(Exercise data)

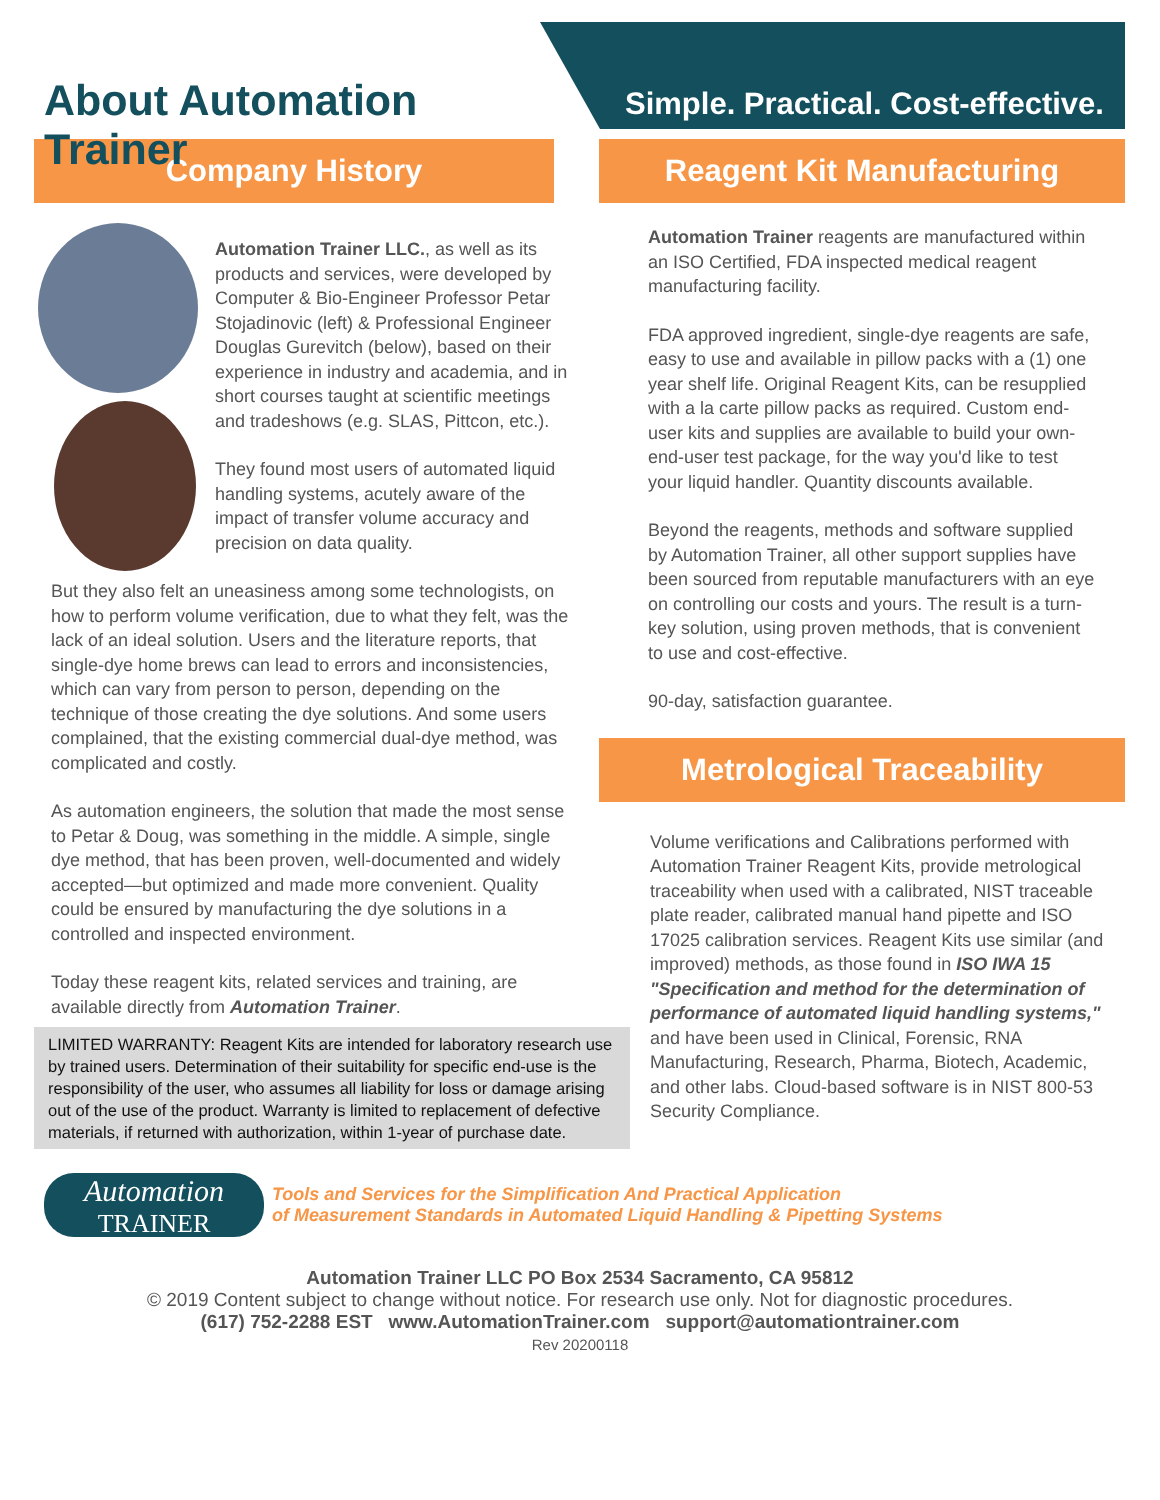About Automation Trainer
Simple. Practical. Cost-effective.
Company History
Automation Trainer LLC., as well as its products and services, were developed by Computer & Bio-Engineer Professor Petar Stojadinovic (left) & Professional Engineer Douglas Gurevitch (below), based on their experience in industry and academia, and in short courses taught at scientific meetings and tradeshows (e.g. SLAS, Pittcon, etc.).
They found most users of automated liquid handling systems, acutely aware of the impact of transfer volume accuracy and precision on data quality.
But they also felt an uneasiness among some technologists, on how to perform volume verification, due to what they felt, was the lack of an ideal solution. Users and the literature reports, that single-dye home brews can lead to errors and inconsistencies, which can vary from person to person, depending on the technique of those creating the dye solutions. And some users complained, that the existing commercial dual-dye method, was complicated and costly.
As automation engineers, the solution that made the most sense to Petar & Doug, was something in the middle. A simple, single dye method, that has been proven, well-documented and widely accepted—but optimized and made more convenient. Quality could be ensured by manufacturing the dye solutions in a controlled and inspected environment.
Today these reagent kits, related services and training, are available directly from Automation Trainer.
LIMITED WARRANTY: Reagent Kits are intended for laboratory research use by trained users. Determination of their suitability for specific end-use is the responsibility of the user, who assumes all liability for loss or damage arising out of the use of the product. Warranty is limited to replacement of defective materials, if returned with authorization, within 1-year of purchase date.
Reagent Kit Manufacturing
Automation Trainer reagents are manufactured within an ISO Certified, FDA inspected medical reagent manufacturing facility.
FDA approved ingredient, single-dye reagents are safe, easy to use and available in pillow packs with a (1) one year shelf life. Original Reagent Kits, can be resupplied with a la carte pillow packs as required. Custom end-user kits and supplies are available to build your own-end-user test package, for the way you'd like to test your liquid handler. Quantity discounts available.
Beyond the reagents, methods and software supplied by Automation Trainer, all other support supplies have been sourced from reputable manufacturers with an eye on controlling our costs and yours. The result is a turn-key solution, using proven methods, that is convenient to use and cost-effective.
90-day, satisfaction guarantee.
Metrological Traceability
Volume verifications and Calibrations performed with Automation Trainer Reagent Kits, provide metrological traceability when used with a calibrated, NIST traceable plate reader, calibrated manual hand pipette and ISO 17025 calibration services. Reagent Kits use similar (and improved) methods, as those found in ISO IWA 15 "Specification and method for the determination of performance of automated liquid handling systems," and have been used in Clinical, Forensic, RNA Manufacturing, Research, Pharma, Biotech, Academic, and other labs. Cloud-based software is in NIST 800-53 Security Compliance.
Automation
TRAINER
Tools and Services for the Simplification And Practical Application
of Measurement Standards in Automated Liquid Handling & Pipetting Systems
Automation Trainer LLC PO Box 2534 Sacramento, CA 95812
© 2019 Content subject to change without notice. For research use only. Not for diagnostic procedures.
(617) 752-2288 EST www.AutomationTrainer.com support@automationtrainer.com
Rev 20200118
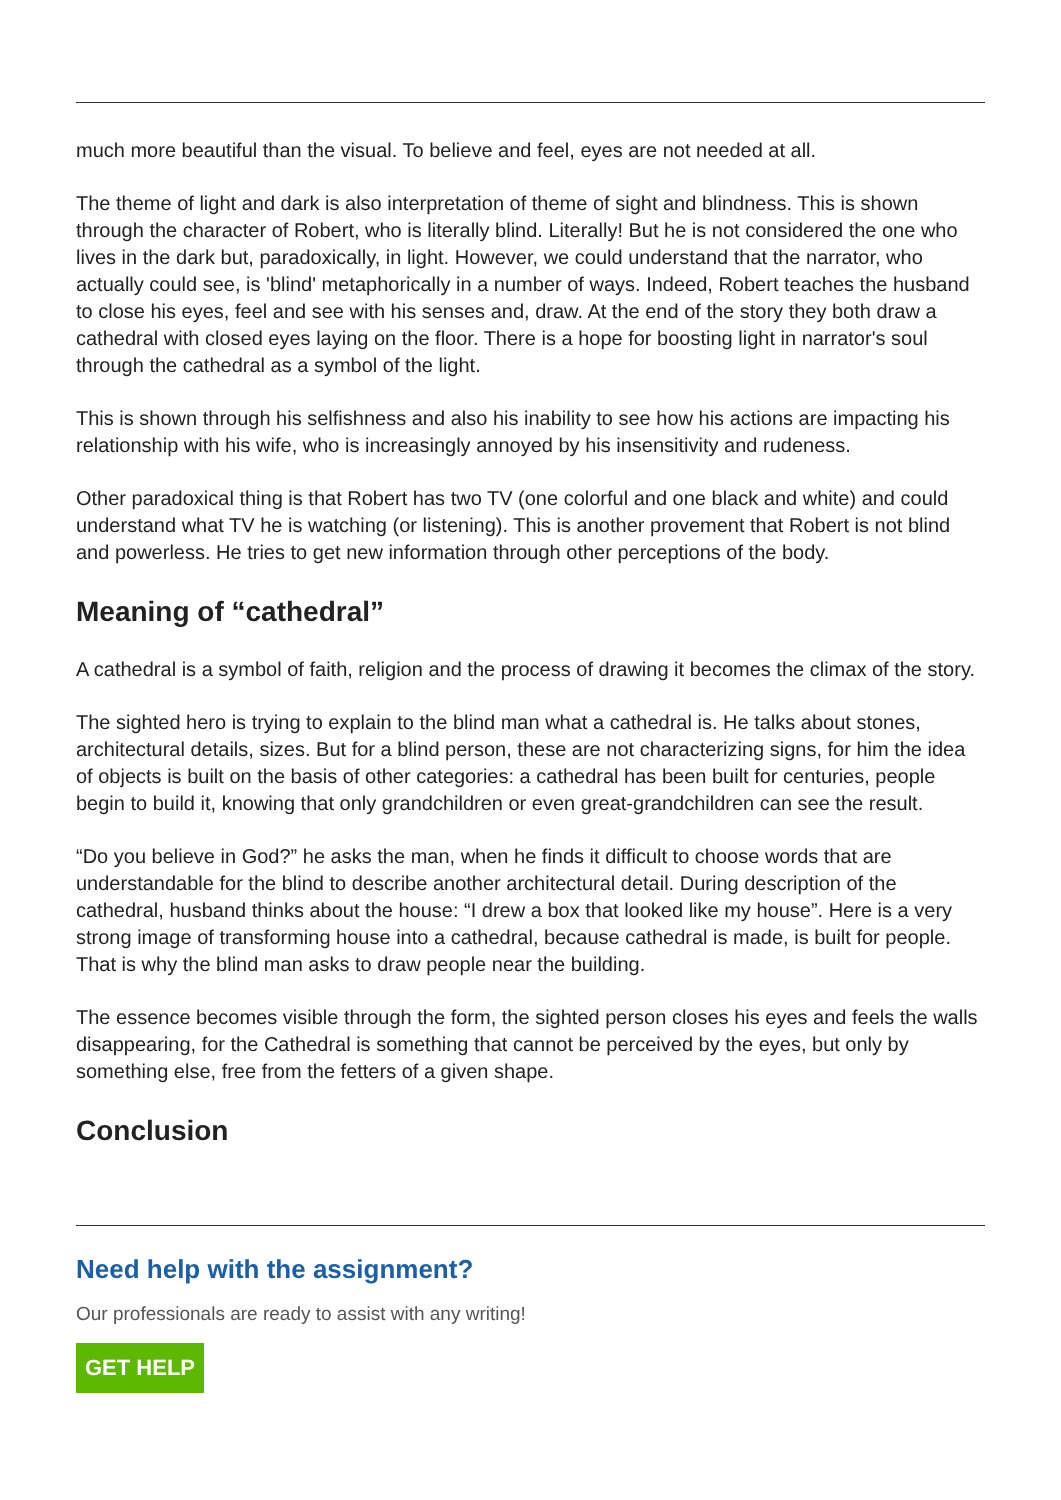much more beautiful than the visual. To believe and feel, eyes are not needed at all.
The theme of light and dark is also interpretation of theme of sight and blindness. This is shown through the character of Robert, who is literally blind. Literally! But he is not considered the one who lives in the dark but, paradoxically, in light. However, we could understand that the narrator, who actually could see, is 'blind' metaphorically in a number of ways. Indeed, Robert teaches the husband to close his eyes, feel and see with his senses and, draw. At the end of the story they both draw a cathedral with closed eyes laying on the floor. There is a hope for boosting light in narrator's soul through the cathedral as a symbol of the light.
This is shown through his selfishness and also his inability to see how his actions are impacting his relationship with his wife, who is increasingly annoyed by his insensitivity and rudeness.
Other paradoxical thing is that Robert has two TV (one colorful and one black and white) and could understand what TV he is watching (or listening). This is another provement that Robert is not blind and powerless. He tries to get new information through other perceptions of the body.
Meaning of “cathedral”
A cathedral is a symbol of faith, religion and the process of drawing it becomes the climax of the story.
The sighted hero is trying to explain to the blind man what a cathedral is. He talks about stones, architectural details, sizes. But for a blind person, these are not characterizing signs, for him the idea of objects is built on the basis of other categories: a cathedral has been built for centuries, people begin to build it, knowing that only grandchildren or even great-grandchildren can see the result.
“Do you believe in God?” he asks the man, when he finds it difficult to choose words that are understandable for the blind to describe another architectural detail. During description of the cathedral, husband thinks about the house: “I drew a box that looked like my house”. Here is a very strong image of transforming house into a cathedral, because cathedral is made, is built for people. That is why the blind man asks to draw people near the building.
The essence becomes visible through the form, the sighted person closes his eyes and feels the walls disappearing, for the Cathedral is something that cannot be perceived by the eyes, but only by something else, free from the fetters of a given shape.
Conclusion
Need help with the assignment?
Our professionals are ready to assist with any writing!
GET HELP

(End Exercise data)

**Exercise**
Reproduce the lines above, beginning at the line with "A cathedral is a" and stopping after the line with "The sighted hero", exactly as they are.

**Written answer**
A cathedral is a symbol of faith, religion and the process of drawing it becomes the climax of the story.
The sighted hero is trying to explain to the blind man what a cathedral is. He talks about stones, architectural details, sizes. But for a blind person, these are not characterizing signs, for him the idea of objects is built on the basis of other categories: a cathedral has been built for centuries, people begin to build it, knowing that only grandchildren or even great-grandchildren can see the result.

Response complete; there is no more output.